If you want a good liberal arts education, pick a topic that you enjoy and read deeply about it. Follow discussions, relevant blogs, academic arguments, lectures on Youtube, internet shouting matches even, track down citations and underlying data. Have a range of interests beyond your core topic. That kind of hobby will round you out as a person, even if it doesn't necessarily build any job-relevant skills. If you want a good career, get a college degree in something that's as technical as you can tolerate. Can't hack math or engineering? Do chemistry. Or biology, or economics, or philosophy, or whatever, and take some courses in other stuff that interests you. Look into industry exams, like the actuarial exams, or the CPCU exams (there are several exam series and certifications geared toward the insurance industry), or Six Sigma, or a nursing degree.

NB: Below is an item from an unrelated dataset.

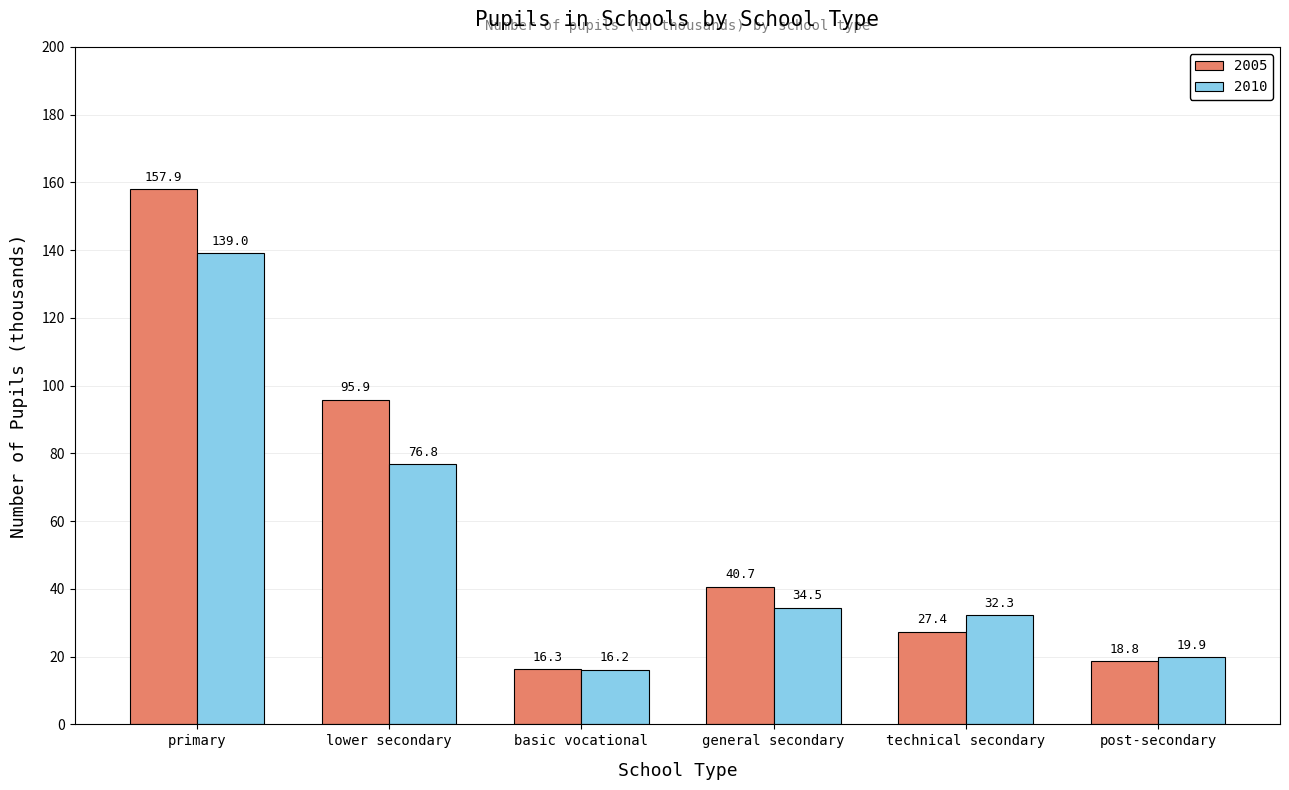

Between primary and technical secondary, which series saw the biggest shift?

2005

Look for good supplemental education. For me that was Datacamp, plus a bunch of textbooks on machine learning, plus Andrew Ng's Coursera course, plus any interesting webinars I could find, plus playing with every interesting new R library I found. The certifications are great for signalling "I'm a competent person," and you'll need this to land the right job. But you'll learn more practical skills just doing your job and reading supplemental materials on your own.
Two things prompted me to lay this all out. Bryan Caplan's book The Case Against Education is coming out soon (February 2nd in fact!). The book will argue that most of formal education is about signalling your existing talent, not building human capital. (You can check out some of his posts at Econlog about his book.) Given my career trajectory, that all rings true. David Henderson's book The Joy of Freedom (a joy to read, by the way) has a long chapter about the uselessness of education. It's a pretty radical indictment of formal schooling, but it rings true. He starts out by asking you to write down the 10 most important things you've learned in your life. Most of them are probably practical skills unrelated to schooling (how to drive, dress, tie shoes, etc.). You may even write down a few items that you actually did learn about in school, but Henderson makes the point that your formal education probably just barely got you started. Learned to type in school? Sure, but you probably learned to type well by practicing on your own time. Learned math in school? Sure, but you probably learned to apply it to real-world problems by figuring out something at work or by running your own business. So maybe school gives you a bare-bones foundation that you then build upon, but it's hard to believe you wouldn't acquire that on your own as needed.